§ **ИЗБРАННЫЙ ОТРЫВОК**
┄┄┄┄┄┄

Воздух, 2011, №2-3

Глубоко вдохнуть
Автор номера

Интервью

Аркадий Драгомощенко
Интервью:
Линор Горалик

Аркадий, Вы говорите в некоторый момент: «Я предпочёл писать так, как мёртвые читают книги: от конца к началу». Как устроен процесс мышления, необходимый для такого письма, как текст думается от конца к началу? Книга и автор предстают в этом случае пугающе раскрытыми с самого начала, не прячущими в рукаве никаких джокеров, кроме одного — джокера собственного поэтического взгляда, собственной мировоззренческой логики. Такая логика, такая механика мышления предлагает, собственно, читателю двигаться вдоль текста от (инверсированного) конца вашей книги к её (инверсированному) началу, проходить путь от её смерти — к её рождению. Это разнонаправленное движение с читателем — что оно даёт Вам, пишущему текст?

«Некоторый момент», если такой возникает в чувствовании, имеет обыкновение отъединяться от других (и это отнюдь не «испорченная история времени», а личное впечатление), поэтому упоминаемый вами некоторый момент определённых предпочтений относительно «письма как чтения мёртвых...» ставит меня в затруднительное положение. Разумеется, я забыл, о чём «это» было «тогда». С другой стороны, вопрос предлагает нечто вроде приключения, поскольку, подозреваю, если убрать в сторону пышность приведённого высказывания, в нём даже сейчас всё-таки можно обнаружить немаловажные для меня мельчайшие споры возможного разрастания. Начнём с того, что «мёртвые» знают всё, либо они лишаются какого бы то ни было знания, более того, «мёртвые», возможно, и есть симультанное средоточие знания и не-знания. И то и другое важно в рассуждении о конечности и определении, не взирая на то, что я не могу быть окончательно уверен в том, что мёртвые что-либо вообще читают. Однако, если продлить метафору, можно будет сказать, что каждое высказывание (и в письме) состоит из предвосхищения возможного высказывания, остальное кажется более чем неважным.

┄┄┄┄┄┄

§ **РАБОЧЕЕ ЗАДАНИЕ A**
Пожалуйста, отредактируйте в отрывке фрагмент от «Аркадий, Вы говорите» по «Вам, пишущему текст?» включительно, заменив «пугающе» на «поразительно».
§ **РАБОЧЕЕ ЗАДАНИЕ B**
Кто в отрывке берёт интервью у Аркадия Драгомощенко?
Приведённые далее позиции с отрывком никак не связаны.

§ **ВЫДЕРЖКИ ИЗ ДАННЫХ**
┄┄┄┄┄┄

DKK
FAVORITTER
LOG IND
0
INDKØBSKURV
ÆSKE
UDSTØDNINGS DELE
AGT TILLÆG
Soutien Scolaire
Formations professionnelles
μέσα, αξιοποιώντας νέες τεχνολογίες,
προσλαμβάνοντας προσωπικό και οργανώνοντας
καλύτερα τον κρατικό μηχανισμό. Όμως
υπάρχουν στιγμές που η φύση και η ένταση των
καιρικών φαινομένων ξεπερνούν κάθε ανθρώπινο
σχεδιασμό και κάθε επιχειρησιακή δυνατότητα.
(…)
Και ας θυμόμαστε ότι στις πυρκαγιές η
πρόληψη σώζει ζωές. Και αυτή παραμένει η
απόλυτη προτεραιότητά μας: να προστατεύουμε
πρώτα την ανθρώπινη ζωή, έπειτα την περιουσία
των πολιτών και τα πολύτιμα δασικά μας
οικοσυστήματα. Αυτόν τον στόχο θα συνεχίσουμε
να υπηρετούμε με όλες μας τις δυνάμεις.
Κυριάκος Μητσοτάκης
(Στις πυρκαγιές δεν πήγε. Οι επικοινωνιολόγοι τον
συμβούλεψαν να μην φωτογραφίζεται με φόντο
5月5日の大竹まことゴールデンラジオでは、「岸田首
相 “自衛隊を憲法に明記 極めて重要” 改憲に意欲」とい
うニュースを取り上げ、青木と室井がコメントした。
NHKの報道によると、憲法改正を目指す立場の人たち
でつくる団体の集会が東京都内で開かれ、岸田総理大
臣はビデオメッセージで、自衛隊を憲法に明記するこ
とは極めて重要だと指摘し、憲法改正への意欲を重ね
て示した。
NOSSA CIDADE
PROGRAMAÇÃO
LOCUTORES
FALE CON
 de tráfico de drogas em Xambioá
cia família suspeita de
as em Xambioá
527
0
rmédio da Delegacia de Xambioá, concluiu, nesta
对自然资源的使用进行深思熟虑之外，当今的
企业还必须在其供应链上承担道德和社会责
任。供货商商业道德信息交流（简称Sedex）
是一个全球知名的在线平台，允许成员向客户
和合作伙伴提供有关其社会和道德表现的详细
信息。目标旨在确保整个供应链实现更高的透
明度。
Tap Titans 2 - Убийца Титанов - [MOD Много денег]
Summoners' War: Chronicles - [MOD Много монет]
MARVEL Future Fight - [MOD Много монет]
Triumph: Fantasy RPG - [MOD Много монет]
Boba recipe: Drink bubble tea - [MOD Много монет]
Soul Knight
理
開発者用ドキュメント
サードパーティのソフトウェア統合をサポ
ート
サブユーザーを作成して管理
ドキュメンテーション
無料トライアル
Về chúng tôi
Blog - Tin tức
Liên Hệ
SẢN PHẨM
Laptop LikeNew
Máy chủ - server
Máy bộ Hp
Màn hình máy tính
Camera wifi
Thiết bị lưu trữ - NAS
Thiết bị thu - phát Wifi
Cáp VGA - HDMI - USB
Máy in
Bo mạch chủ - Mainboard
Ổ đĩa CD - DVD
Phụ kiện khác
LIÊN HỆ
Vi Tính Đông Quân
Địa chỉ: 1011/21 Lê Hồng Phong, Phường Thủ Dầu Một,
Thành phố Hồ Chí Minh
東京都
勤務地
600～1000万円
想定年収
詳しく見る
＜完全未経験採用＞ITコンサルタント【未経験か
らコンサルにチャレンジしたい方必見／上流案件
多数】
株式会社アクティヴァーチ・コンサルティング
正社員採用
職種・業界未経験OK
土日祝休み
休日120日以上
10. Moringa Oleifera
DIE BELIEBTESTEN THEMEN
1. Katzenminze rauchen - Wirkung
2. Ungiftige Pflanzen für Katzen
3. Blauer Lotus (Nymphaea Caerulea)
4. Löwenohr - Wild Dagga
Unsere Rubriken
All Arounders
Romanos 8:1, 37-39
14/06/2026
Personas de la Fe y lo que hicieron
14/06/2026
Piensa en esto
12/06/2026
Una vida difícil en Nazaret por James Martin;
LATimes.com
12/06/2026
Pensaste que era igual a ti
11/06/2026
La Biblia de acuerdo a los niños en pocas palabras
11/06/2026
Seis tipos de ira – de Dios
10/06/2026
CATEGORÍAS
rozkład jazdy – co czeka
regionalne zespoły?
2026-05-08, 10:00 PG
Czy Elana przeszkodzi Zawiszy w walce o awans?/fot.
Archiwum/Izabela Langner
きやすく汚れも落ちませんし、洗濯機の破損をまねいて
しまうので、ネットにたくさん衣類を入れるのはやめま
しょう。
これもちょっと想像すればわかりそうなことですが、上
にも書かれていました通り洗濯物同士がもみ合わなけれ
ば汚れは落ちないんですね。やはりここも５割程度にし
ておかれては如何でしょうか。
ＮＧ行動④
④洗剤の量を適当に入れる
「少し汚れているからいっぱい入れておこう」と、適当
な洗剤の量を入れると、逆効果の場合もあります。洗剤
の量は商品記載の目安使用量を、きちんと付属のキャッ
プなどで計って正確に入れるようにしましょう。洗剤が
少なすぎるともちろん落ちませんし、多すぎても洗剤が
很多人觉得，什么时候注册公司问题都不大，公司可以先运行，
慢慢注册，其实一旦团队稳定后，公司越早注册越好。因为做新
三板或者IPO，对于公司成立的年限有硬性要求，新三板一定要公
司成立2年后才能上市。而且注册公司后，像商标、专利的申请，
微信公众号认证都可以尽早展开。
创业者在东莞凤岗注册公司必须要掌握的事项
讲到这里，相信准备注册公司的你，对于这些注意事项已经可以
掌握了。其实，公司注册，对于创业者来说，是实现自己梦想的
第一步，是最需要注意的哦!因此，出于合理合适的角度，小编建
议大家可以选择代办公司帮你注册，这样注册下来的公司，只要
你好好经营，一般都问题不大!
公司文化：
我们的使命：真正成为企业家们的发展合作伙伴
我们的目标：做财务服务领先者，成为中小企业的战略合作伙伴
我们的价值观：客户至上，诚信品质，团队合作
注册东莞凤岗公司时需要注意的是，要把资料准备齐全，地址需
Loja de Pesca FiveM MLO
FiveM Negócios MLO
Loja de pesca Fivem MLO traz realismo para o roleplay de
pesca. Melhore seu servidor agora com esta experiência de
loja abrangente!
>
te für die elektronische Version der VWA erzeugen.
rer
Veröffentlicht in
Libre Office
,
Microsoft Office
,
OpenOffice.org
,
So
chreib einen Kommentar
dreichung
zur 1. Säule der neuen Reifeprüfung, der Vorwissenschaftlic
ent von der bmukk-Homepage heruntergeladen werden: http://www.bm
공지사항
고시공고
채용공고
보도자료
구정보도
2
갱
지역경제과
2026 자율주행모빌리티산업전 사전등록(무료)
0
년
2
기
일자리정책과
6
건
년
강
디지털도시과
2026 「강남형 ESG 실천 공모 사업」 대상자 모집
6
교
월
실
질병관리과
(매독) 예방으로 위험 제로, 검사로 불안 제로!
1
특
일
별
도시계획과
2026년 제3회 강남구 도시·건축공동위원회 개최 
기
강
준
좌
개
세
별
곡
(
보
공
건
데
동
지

┄┄┄┄┄┄

§ **РЕЗУЛЬТАТ ЗАДАНИЯ A**
Аркадий, Вы говорите в некоторый момент: «Я предпочёл писать так, как мёртвые читают книги: от конца к началу». Как устроен процесс мышления, необходимый для такого письма, как текст думается от конца к началу? Книга и автор предстают в этом случае поразительно раскрытыми с самого начала, не прячущими в рукаве никаких джокеров, кроме одного — джокера собственного поэтического взгляда, собственной мировоззренческой логики. Такая логика, такая механика мышления предлагает, собственно, читателю двигаться вдоль текста от (инверсированного) конца вашей книги к её (инверсированному) началу, проходить путь от её смерти — к её рождению. Это разнонаправленное движение с читателем — что оно даёт Вам, пишущему текст?

§ **РЕЗУЛЬТАТ ЗАДАНИЯ B**
Линор Горалик.